Regardless of the reason, whether to be remain relevant or because they wanted to take more responsibility, or both, it has been a time for reflection and transformation. A time to listen, learn, respond and adapt.
With the virus certainly not going anywhere any time soon, brands need to keep moving forward and adapt to this ‘new normal’ as best they can, looking to the future, moving away from survival mode and into recovery mode. The power of brand and how they can help their audience has never been vital. They know their customers want to be able to help within the crisis too. With little trust in politicians, consumers are increasingly looking to brands for guidance, inspiration and innovative approaches with societal issues, human ergonomics, and creating positive initiatives in our culture.
Stripped of all distractions, 2020 has given brands the opportunity to see with true clarity and they must use their experiences and learnings from lockdown to rethink their priorities, figure out what success is to them and put purpose and responsibility back at the heart of their brand for the long term.
In a survey carried out by Creativebrief, it seems that brands are doing just that. When 50 senior marketing leaders were asked if ‘this period is an opportunity for brands to step back, reflect and think more strategically about their future’, 76% of them agreed. Margaret Jobling, Group CMO from Centrica said, “given the current market context it is critical for brands to think about the role they play in customers’ lives and how they can be relevant both now and in the future.”

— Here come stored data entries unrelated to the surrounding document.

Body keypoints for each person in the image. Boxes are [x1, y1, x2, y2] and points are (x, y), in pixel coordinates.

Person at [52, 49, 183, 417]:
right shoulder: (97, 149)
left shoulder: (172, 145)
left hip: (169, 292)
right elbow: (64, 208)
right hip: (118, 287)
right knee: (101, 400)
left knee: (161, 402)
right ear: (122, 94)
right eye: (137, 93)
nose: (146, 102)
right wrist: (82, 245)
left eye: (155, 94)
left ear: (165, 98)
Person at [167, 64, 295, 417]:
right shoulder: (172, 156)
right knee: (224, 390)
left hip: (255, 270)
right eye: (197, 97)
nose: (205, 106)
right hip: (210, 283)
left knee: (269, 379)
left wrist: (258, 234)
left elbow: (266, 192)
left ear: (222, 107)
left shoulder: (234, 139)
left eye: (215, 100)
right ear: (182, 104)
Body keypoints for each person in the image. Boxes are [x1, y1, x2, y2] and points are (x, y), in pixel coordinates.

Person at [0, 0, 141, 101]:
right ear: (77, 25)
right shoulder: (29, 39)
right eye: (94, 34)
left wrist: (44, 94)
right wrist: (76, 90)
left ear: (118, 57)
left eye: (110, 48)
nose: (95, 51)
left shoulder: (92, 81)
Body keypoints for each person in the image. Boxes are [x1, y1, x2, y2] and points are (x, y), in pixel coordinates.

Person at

With this in mind, and with the future uncharted territory for everyone, in a battle to stand out, stepping back, finding, reengageing or ‘doubling down’ on your purpose and being a responsible brand could be the key ingredient to not only survival but success. Purpose-driven companies were shown to out perform financial markets by 42% in the 2018 Global Leadership Forecast, whilst companies without a sense of purpose or mission were found to underperform by 42%.

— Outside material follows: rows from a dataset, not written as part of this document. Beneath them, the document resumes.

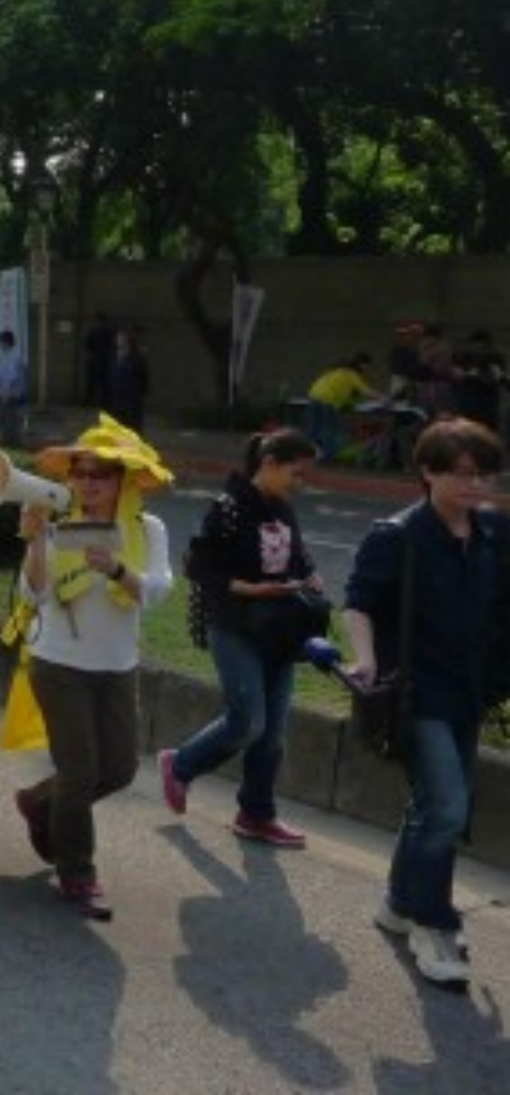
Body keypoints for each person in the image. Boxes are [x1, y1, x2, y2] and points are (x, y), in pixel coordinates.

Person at [342, 418, 507, 990]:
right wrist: (365, 659)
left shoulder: (493, 533)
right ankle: (433, 924)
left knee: (431, 806)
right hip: (417, 693)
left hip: (471, 691)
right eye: (462, 473)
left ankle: (396, 901)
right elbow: (358, 603)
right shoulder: (398, 536)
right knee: (446, 810)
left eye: (484, 472)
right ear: (428, 471)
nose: (475, 483)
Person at [11, 416, 173, 920]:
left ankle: (40, 802)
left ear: (123, 480)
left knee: (120, 769)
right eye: (79, 472)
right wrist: (36, 541)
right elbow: (32, 593)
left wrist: (119, 569)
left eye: (100, 473)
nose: (87, 482)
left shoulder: (147, 530)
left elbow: (159, 590)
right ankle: (77, 873)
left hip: (117, 666)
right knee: (79, 772)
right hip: (59, 664)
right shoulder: (55, 522)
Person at [158, 429, 323, 848]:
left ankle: (256, 814)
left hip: (279, 630)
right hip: (234, 626)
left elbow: (298, 557)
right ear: (268, 464)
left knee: (272, 733)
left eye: (306, 476)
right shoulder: (228, 508)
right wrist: (250, 590)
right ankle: (180, 764)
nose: (300, 484)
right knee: (248, 719)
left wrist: (309, 577)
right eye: (295, 474)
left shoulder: (284, 509)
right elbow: (198, 565)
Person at [306, 352, 380, 458]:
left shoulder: (337, 370)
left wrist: (349, 402)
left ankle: (306, 456)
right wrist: (383, 397)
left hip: (314, 395)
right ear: (363, 364)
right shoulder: (351, 374)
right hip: (328, 399)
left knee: (313, 429)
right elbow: (365, 390)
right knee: (330, 430)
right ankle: (328, 456)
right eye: (367, 366)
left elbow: (343, 391)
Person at [0, 330, 30, 448]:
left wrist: (7, 393)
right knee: (6, 418)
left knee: (14, 418)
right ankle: (7, 440)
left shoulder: (15, 356)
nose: (0, 345)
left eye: (1, 342)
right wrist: (0, 390)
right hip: (6, 392)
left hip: (14, 393)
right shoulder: (4, 355)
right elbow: (0, 374)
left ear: (7, 342)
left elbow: (13, 377)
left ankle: (15, 442)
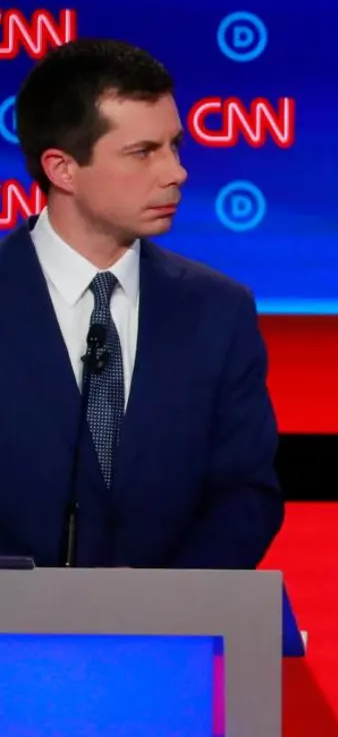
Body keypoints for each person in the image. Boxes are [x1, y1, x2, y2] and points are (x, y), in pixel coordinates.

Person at [0, 38, 282, 569]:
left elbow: (246, 495)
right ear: (62, 169)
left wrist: (158, 609)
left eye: (174, 145)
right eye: (143, 152)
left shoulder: (218, 312)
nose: (176, 172)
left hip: (170, 637)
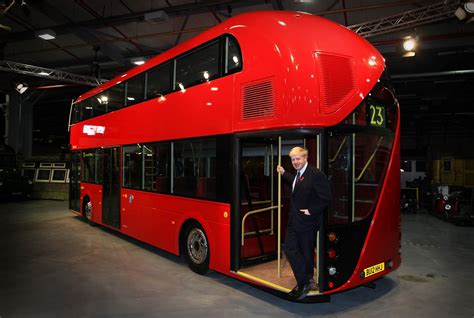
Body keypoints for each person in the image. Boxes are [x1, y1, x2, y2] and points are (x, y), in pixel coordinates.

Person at [276, 146, 331, 300]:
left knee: (307, 252)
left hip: (307, 221)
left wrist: (311, 211)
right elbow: (295, 182)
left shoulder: (316, 174)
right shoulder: (298, 174)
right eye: (293, 159)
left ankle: (306, 282)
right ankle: (304, 280)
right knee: (290, 248)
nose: (295, 162)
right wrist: (283, 173)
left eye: (298, 158)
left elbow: (326, 197)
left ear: (305, 158)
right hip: (294, 220)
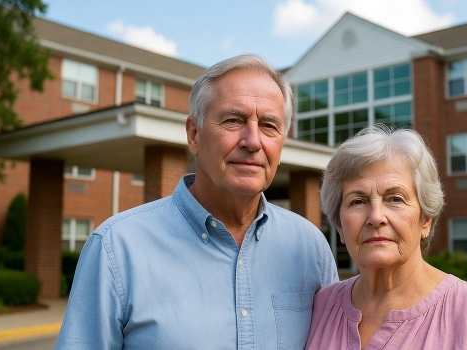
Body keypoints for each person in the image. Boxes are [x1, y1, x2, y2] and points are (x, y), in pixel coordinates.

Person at [55, 54, 338, 349]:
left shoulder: (311, 249)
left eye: (269, 125)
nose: (253, 141)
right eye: (233, 120)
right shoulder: (116, 249)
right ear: (193, 135)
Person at [305, 125, 467, 350]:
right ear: (339, 226)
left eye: (395, 199)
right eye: (357, 201)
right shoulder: (321, 306)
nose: (376, 217)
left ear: (426, 219)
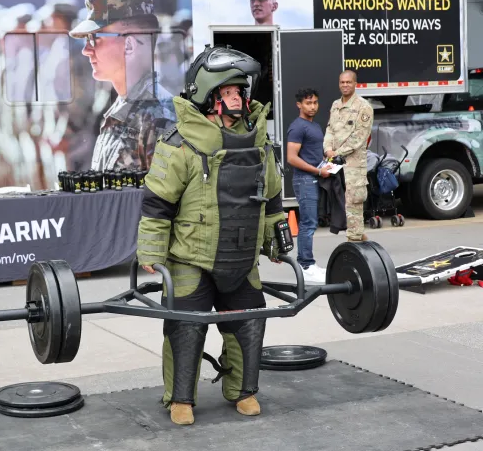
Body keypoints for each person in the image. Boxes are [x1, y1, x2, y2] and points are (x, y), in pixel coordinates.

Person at [136, 45, 287, 426]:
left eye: (241, 92)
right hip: (191, 259)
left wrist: (275, 241)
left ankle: (243, 391)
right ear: (209, 96)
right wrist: (151, 251)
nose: (238, 98)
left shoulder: (260, 142)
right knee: (186, 328)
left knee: (249, 322)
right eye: (230, 93)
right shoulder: (181, 143)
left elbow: (270, 196)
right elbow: (157, 203)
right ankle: (181, 399)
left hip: (241, 257)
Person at [69, 0, 176, 172]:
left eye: (94, 38)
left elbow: (164, 201)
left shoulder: (162, 119)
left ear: (128, 46)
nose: (86, 50)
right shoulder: (122, 109)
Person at [324, 70, 374, 242]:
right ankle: (358, 238)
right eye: (342, 82)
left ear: (355, 84)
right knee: (339, 201)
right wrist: (327, 149)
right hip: (336, 163)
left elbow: (359, 138)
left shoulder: (364, 107)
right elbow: (330, 129)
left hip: (353, 165)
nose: (345, 85)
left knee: (354, 201)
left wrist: (336, 153)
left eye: (348, 82)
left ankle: (355, 240)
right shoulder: (335, 105)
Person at [286, 88, 331, 281]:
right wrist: (318, 171)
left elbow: (312, 155)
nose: (312, 106)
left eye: (315, 103)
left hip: (313, 178)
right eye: (308, 103)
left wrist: (325, 162)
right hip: (305, 180)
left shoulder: (315, 126)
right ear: (299, 105)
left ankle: (309, 264)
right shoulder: (298, 127)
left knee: (311, 222)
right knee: (308, 223)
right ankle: (305, 266)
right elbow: (291, 158)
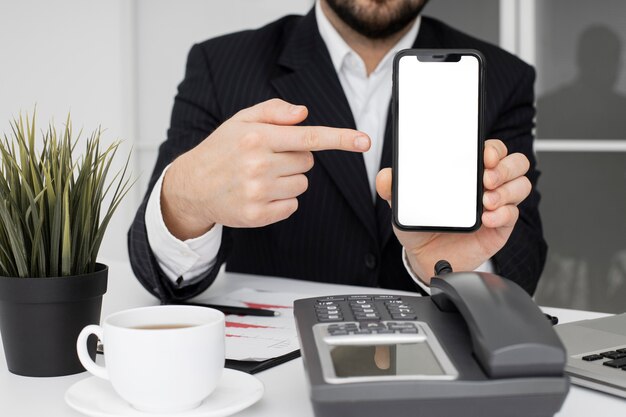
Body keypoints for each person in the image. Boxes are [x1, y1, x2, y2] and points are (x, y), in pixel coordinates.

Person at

Although scepticism creeps in when thinking about how authentic some of the things were, only time will tell if brands have truly made a stand and adopted an approach that their audience relies on. That’s not saying every brand has to give to the NHS or constantly give to charity between now and eternity, but it’s understanding how they can play a role to improve their customers lives and how that affects the wider world. What can the brand be doing to better serve why it started in the first place, not at the expense or exploitation of the customers but at their advantage.

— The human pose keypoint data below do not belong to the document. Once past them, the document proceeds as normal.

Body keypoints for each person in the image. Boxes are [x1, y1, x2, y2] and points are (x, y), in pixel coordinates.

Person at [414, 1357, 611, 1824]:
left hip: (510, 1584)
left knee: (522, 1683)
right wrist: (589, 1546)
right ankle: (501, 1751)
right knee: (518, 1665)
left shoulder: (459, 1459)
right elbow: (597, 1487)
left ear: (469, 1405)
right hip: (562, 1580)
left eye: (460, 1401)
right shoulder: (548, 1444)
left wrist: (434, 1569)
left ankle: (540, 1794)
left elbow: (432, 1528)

Brands will need to show authentic and long-term commitment to being brands that care and go above and beyond, and only by committing to this will they look to a future where they can truly thrive by pursuing their newfound responsibility.
Lenin once said: “There are decades where nothing happens; and there are weeks where decades happen”, and this has certainly shone true for 2020. Though it may have taken a pandemic for brands to stand, to start acting responsibly, it’s been the wake up call for all of us. We are all venturing into the unknown together and we have to learn from this year in order to push forward. In the future we hope brands can take more responsibility or build upon it and hopefully by doing so will improve and enhance the relationships they have with their consumers, and their ability to make more of a difference and positive impact on the world.